[[ Materials provided, beginning ]]

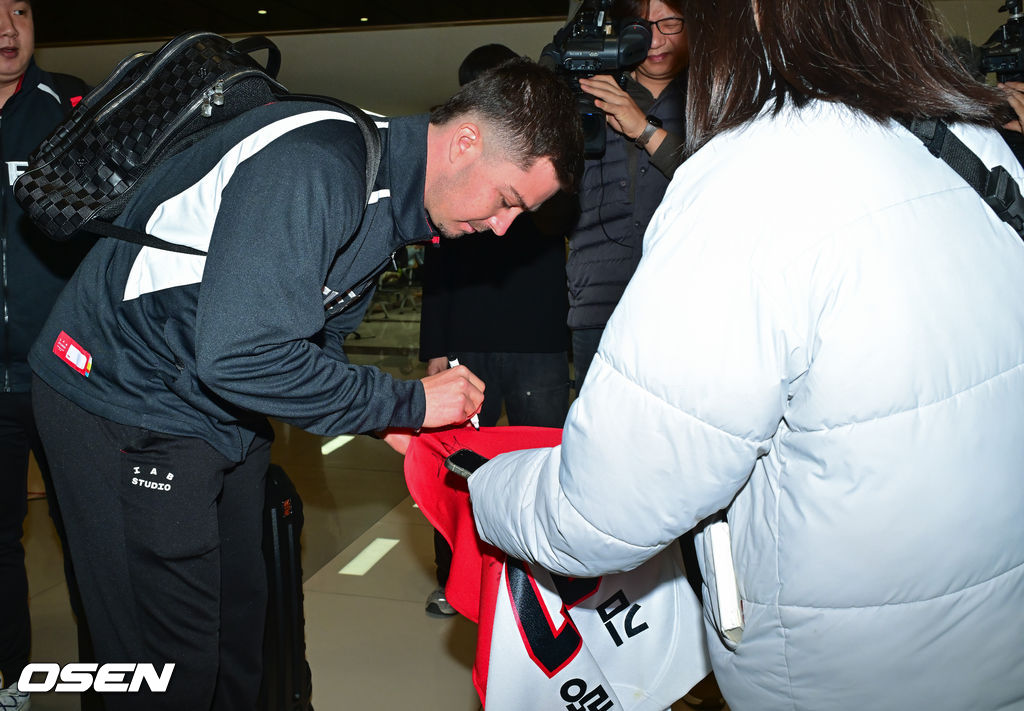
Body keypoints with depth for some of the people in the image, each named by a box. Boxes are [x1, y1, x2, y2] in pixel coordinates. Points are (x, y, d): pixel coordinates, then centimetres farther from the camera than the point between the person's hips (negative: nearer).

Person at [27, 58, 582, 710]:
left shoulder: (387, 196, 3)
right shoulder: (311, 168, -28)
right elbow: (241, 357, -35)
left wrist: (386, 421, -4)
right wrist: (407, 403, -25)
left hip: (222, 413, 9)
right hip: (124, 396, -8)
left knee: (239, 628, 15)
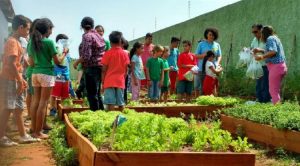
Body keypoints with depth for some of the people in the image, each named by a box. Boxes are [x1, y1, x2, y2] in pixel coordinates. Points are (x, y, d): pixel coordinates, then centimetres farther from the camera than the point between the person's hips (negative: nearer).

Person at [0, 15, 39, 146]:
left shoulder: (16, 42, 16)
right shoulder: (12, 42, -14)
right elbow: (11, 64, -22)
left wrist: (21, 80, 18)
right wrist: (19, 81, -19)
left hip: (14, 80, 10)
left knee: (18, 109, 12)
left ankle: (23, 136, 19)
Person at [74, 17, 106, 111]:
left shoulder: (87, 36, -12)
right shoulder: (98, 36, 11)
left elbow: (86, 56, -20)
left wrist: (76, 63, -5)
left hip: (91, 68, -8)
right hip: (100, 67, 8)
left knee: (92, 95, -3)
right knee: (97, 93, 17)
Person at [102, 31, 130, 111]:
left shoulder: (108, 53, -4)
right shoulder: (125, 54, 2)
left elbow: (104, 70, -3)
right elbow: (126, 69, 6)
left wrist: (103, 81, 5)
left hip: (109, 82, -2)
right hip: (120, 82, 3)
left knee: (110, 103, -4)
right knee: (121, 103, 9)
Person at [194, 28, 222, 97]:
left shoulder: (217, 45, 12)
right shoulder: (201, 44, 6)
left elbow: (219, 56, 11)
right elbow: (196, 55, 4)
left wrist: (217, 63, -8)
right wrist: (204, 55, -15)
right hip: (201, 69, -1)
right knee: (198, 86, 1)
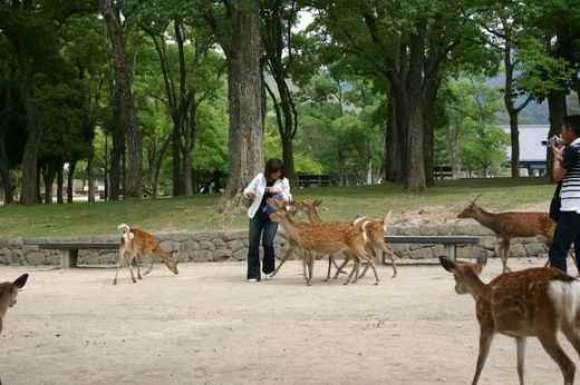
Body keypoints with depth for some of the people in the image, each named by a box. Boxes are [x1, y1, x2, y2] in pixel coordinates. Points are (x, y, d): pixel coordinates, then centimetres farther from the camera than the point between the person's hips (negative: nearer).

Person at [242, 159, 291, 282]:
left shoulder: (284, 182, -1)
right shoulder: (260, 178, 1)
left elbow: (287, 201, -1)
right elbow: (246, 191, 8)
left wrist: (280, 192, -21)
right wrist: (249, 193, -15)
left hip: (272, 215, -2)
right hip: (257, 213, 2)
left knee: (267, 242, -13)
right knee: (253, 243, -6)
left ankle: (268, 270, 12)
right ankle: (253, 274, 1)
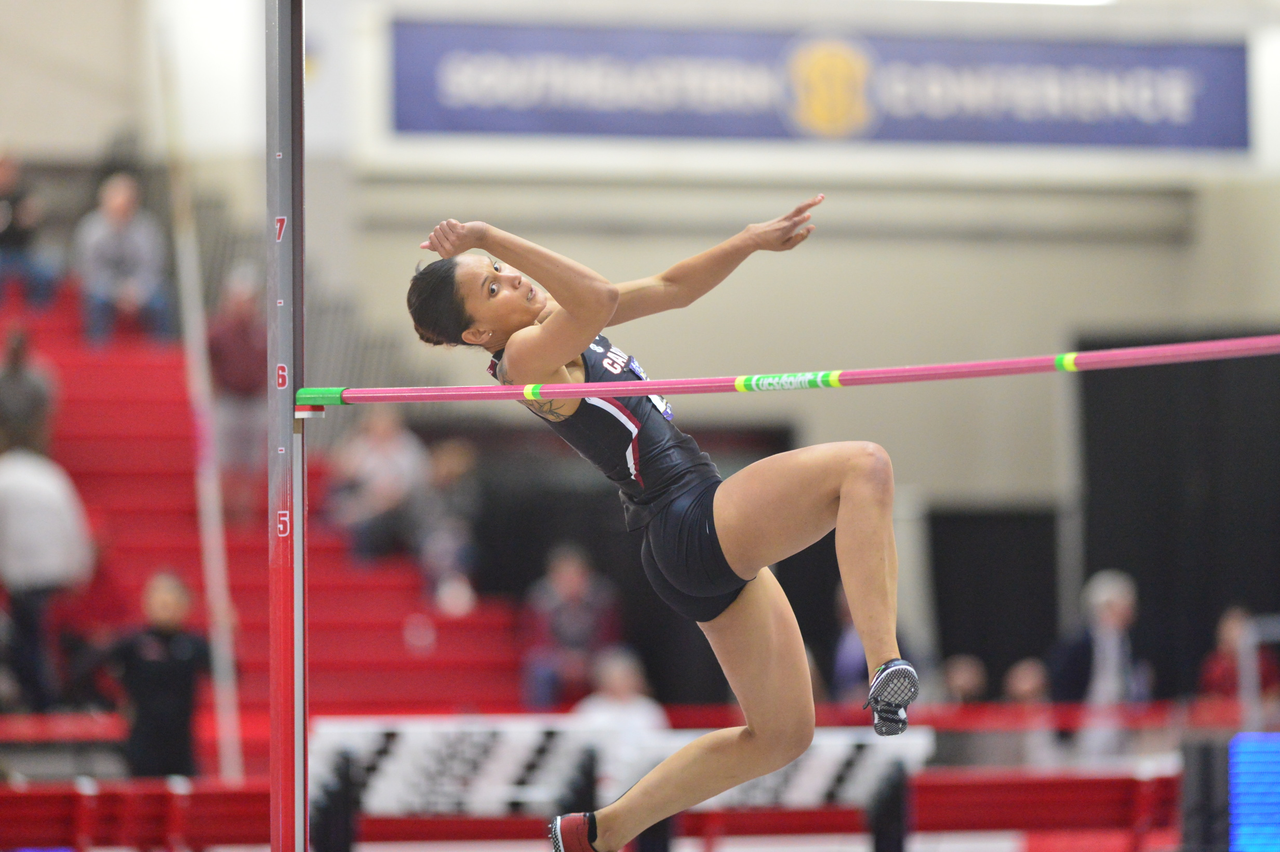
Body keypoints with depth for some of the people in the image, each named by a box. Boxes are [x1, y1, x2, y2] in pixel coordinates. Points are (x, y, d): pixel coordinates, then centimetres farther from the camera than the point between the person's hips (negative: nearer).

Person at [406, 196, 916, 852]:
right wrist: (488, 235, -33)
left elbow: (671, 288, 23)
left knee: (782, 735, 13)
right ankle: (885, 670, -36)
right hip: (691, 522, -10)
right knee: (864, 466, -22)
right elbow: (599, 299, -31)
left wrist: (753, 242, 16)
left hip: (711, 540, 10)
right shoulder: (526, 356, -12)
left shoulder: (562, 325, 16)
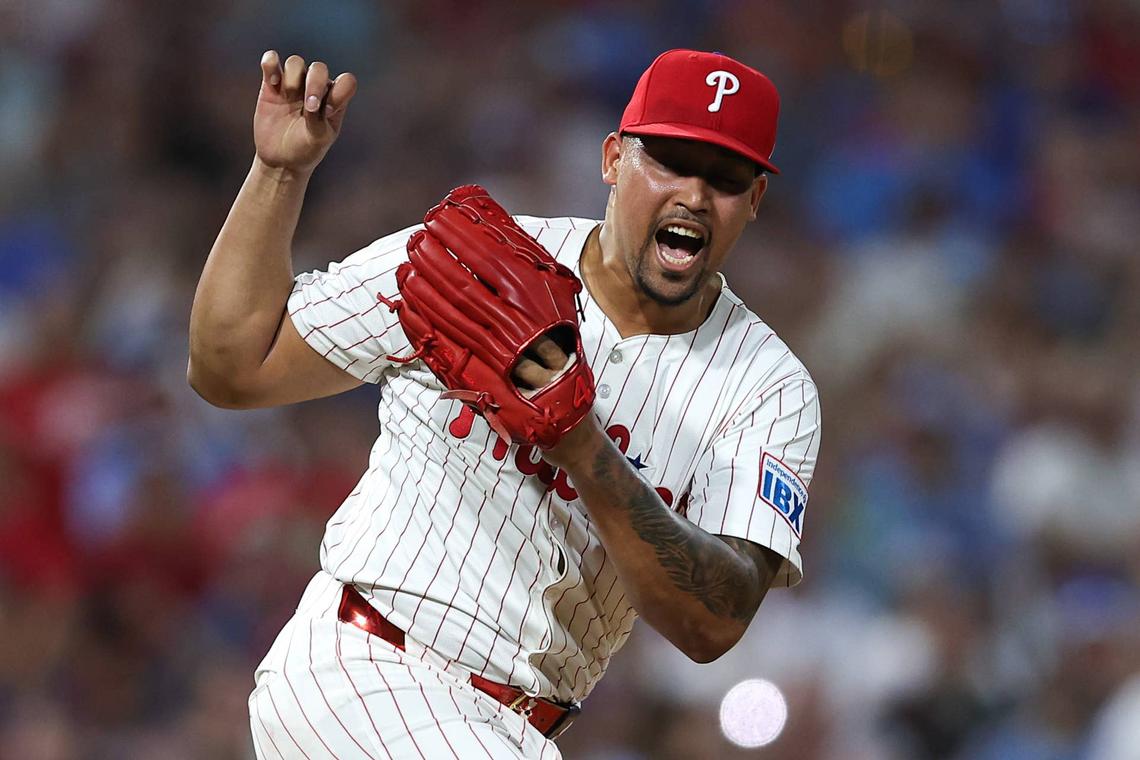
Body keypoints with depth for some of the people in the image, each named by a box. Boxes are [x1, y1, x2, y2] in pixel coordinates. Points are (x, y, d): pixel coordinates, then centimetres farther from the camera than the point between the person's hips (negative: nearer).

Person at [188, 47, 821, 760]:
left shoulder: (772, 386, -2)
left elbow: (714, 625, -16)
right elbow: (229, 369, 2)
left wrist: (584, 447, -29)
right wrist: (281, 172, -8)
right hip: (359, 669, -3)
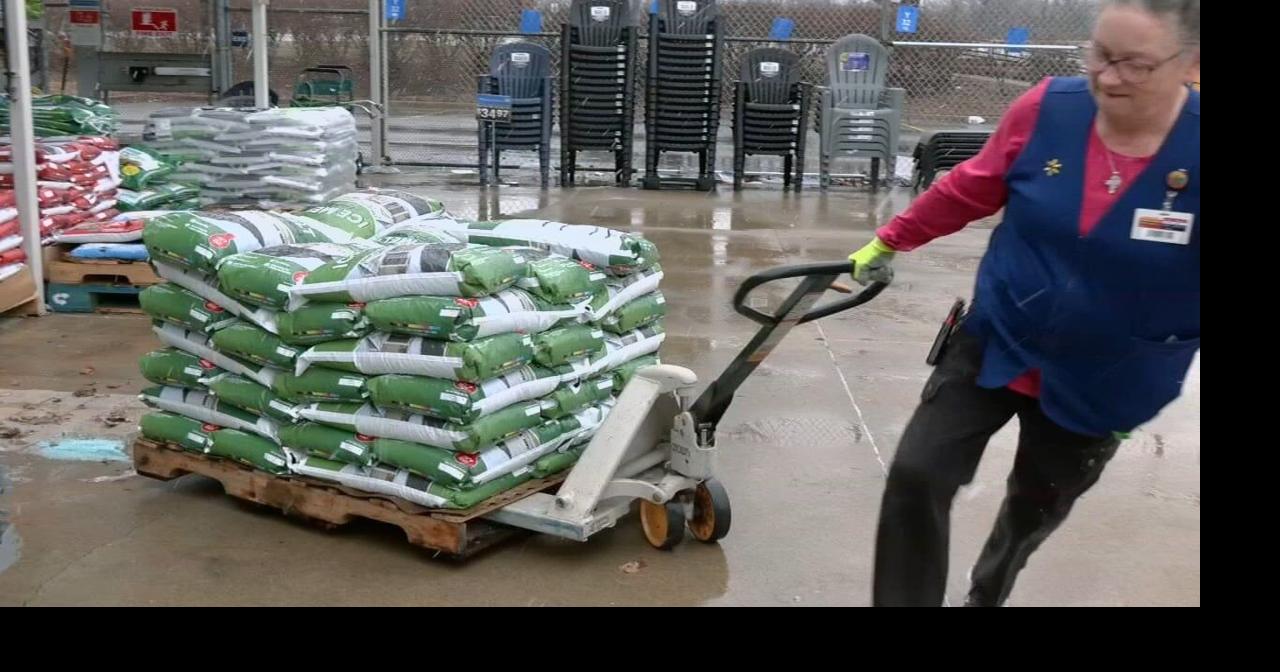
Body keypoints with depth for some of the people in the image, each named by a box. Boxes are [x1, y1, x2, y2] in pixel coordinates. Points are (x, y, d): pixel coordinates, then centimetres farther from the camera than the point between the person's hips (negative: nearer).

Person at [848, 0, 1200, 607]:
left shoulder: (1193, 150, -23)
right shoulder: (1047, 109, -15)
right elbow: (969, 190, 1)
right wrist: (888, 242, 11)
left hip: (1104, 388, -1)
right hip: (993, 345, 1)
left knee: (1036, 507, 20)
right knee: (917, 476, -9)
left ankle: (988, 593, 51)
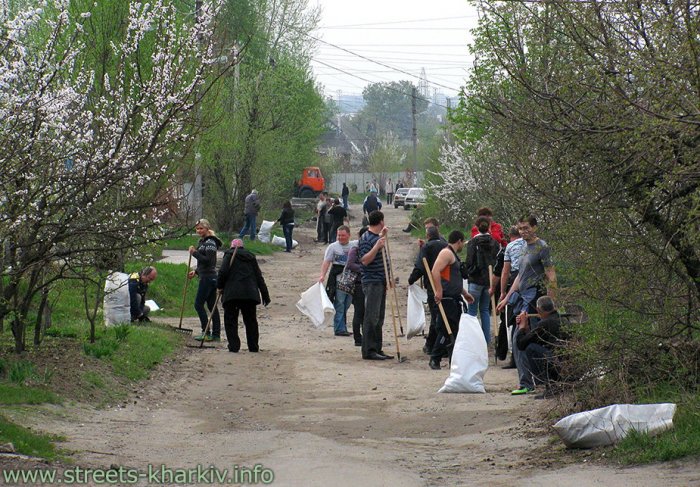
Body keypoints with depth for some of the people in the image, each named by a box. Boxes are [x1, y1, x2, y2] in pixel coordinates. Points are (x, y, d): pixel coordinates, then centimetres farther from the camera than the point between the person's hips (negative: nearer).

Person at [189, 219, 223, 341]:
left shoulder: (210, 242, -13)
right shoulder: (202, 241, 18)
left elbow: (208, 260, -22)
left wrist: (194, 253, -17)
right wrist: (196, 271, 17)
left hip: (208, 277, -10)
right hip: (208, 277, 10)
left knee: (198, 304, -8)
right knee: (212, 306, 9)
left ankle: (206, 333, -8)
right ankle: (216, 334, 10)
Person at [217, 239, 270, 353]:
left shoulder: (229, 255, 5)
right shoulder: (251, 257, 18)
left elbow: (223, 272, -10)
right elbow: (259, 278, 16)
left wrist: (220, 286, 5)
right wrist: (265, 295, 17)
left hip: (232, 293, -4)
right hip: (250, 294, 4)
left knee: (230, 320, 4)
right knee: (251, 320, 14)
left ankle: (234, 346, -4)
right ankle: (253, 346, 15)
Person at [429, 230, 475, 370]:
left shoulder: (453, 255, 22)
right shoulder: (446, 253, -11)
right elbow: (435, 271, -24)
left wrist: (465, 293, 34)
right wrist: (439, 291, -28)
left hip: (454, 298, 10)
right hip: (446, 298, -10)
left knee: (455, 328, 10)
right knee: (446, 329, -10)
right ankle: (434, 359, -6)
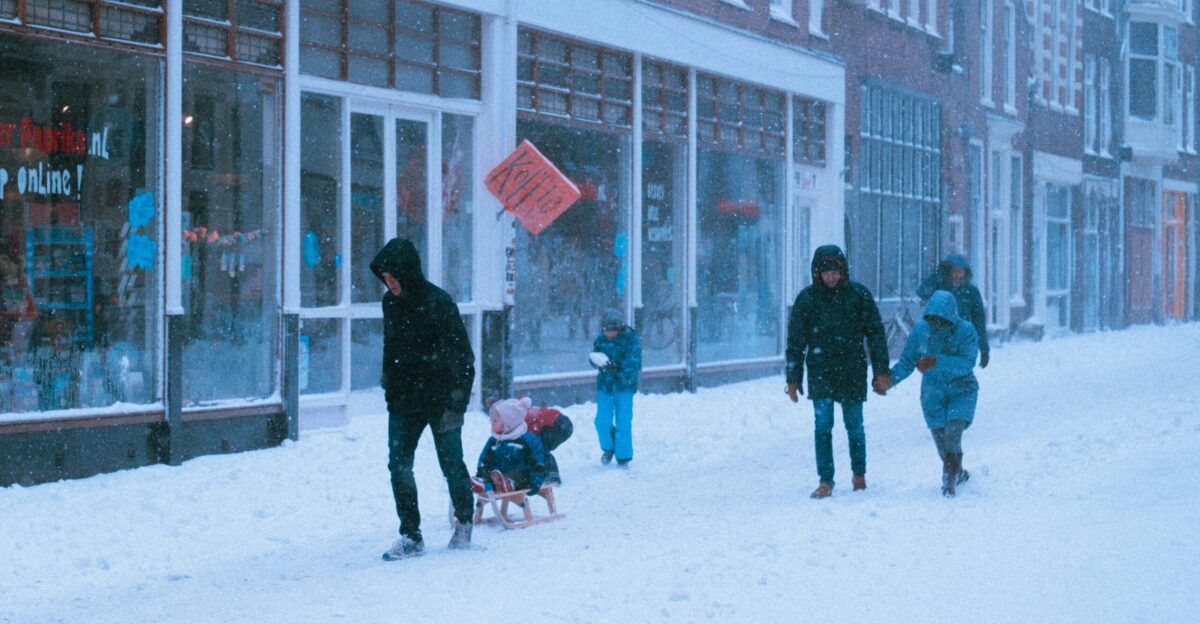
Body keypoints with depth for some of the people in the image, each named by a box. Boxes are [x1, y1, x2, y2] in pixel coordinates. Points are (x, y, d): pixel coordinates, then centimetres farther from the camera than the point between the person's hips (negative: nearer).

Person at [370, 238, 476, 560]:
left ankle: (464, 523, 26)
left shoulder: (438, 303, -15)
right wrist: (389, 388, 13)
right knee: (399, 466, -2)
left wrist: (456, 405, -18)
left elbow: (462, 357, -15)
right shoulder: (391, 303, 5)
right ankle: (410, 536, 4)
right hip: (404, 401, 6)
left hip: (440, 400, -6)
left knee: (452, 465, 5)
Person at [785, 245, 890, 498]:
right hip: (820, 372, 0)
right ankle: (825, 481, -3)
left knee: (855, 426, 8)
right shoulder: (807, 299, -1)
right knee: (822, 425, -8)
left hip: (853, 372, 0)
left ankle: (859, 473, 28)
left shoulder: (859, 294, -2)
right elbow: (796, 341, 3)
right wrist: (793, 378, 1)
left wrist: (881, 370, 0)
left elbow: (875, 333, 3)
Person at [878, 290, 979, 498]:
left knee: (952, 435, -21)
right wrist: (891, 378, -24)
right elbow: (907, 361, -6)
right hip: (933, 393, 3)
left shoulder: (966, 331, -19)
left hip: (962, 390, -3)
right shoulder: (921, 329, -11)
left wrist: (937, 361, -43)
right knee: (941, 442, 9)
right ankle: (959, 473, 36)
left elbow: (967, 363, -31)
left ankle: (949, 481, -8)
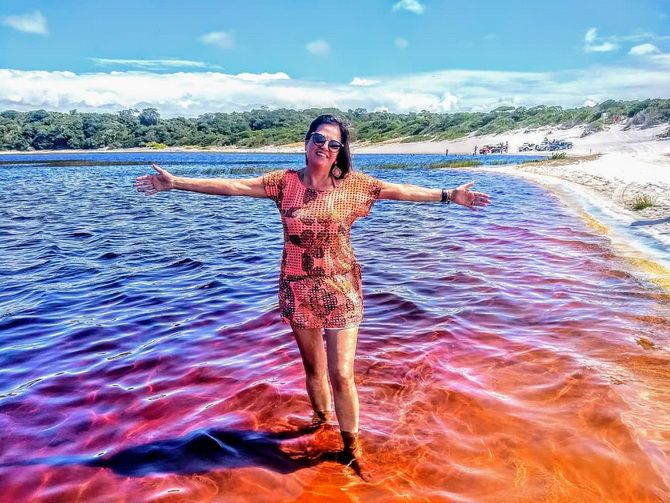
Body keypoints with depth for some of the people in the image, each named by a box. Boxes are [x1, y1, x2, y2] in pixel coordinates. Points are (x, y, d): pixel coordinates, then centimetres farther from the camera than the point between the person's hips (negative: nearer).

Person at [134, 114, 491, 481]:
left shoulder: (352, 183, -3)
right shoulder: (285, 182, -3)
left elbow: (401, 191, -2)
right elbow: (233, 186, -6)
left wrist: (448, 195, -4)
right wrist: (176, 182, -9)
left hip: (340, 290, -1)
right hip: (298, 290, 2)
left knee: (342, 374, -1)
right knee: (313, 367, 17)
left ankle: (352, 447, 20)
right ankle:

[[ Materials provided, end ]]

» What you will do: Skip every picture and return the lines above from the top through the one that contains "left knee: (110, 103, -4)".

» Worked solution:
Body keypoints with depth for some of the people in the image, each named by a box. Boxes are [x1, y1, x2, y2] in pixel coordinates. Points are (x, y, d): pixel coordinates, then centimetres farther from the camera than the point between the person's hips (negative: nearer).

Person at [27, 58, 582, 710]:
left shoulder: (387, 196, 3)
right shoulder: (311, 168, -28)
right elbow: (241, 357, -35)
left wrist: (386, 421, -4)
right wrist: (407, 403, -25)
left hip: (222, 413, 9)
right hip: (124, 396, -8)
left knee: (239, 628, 15)
Body keypoints with depth for some of the people in the image, each named by a box. Boxes are [x1, y1, x2, y2] in pixel coordinates. Points are (x, y, d): pixel coordinates, then centimetres farther from the camera than the point between the person's hips (negative: nearer).

Person at [0, 15, 39, 146]:
left shoulder: (16, 42, 16)
right shoulder: (12, 42, -14)
right elbow: (11, 64, -22)
left wrist: (21, 80, 18)
right wrist: (19, 81, -19)
left hip: (14, 80, 10)
left knee: (18, 109, 12)
left ankle: (23, 136, 19)
Person at [74, 17, 106, 111]:
left shoulder: (87, 36, -12)
right shoulder: (98, 36, 11)
left elbow: (86, 56, -20)
left wrist: (76, 63, -5)
left hip: (91, 68, -8)
right hip: (100, 67, 8)
left knee: (92, 95, -3)
right knee: (97, 93, 17)
Person at [102, 31, 130, 111]:
left shoulder: (108, 53, -4)
right shoulder: (125, 54, 2)
left elbow: (104, 70, -3)
right elbow: (126, 69, 6)
left wrist: (103, 81, 5)
left hip: (109, 82, -2)
right hip: (120, 82, 3)
left knee: (110, 103, -4)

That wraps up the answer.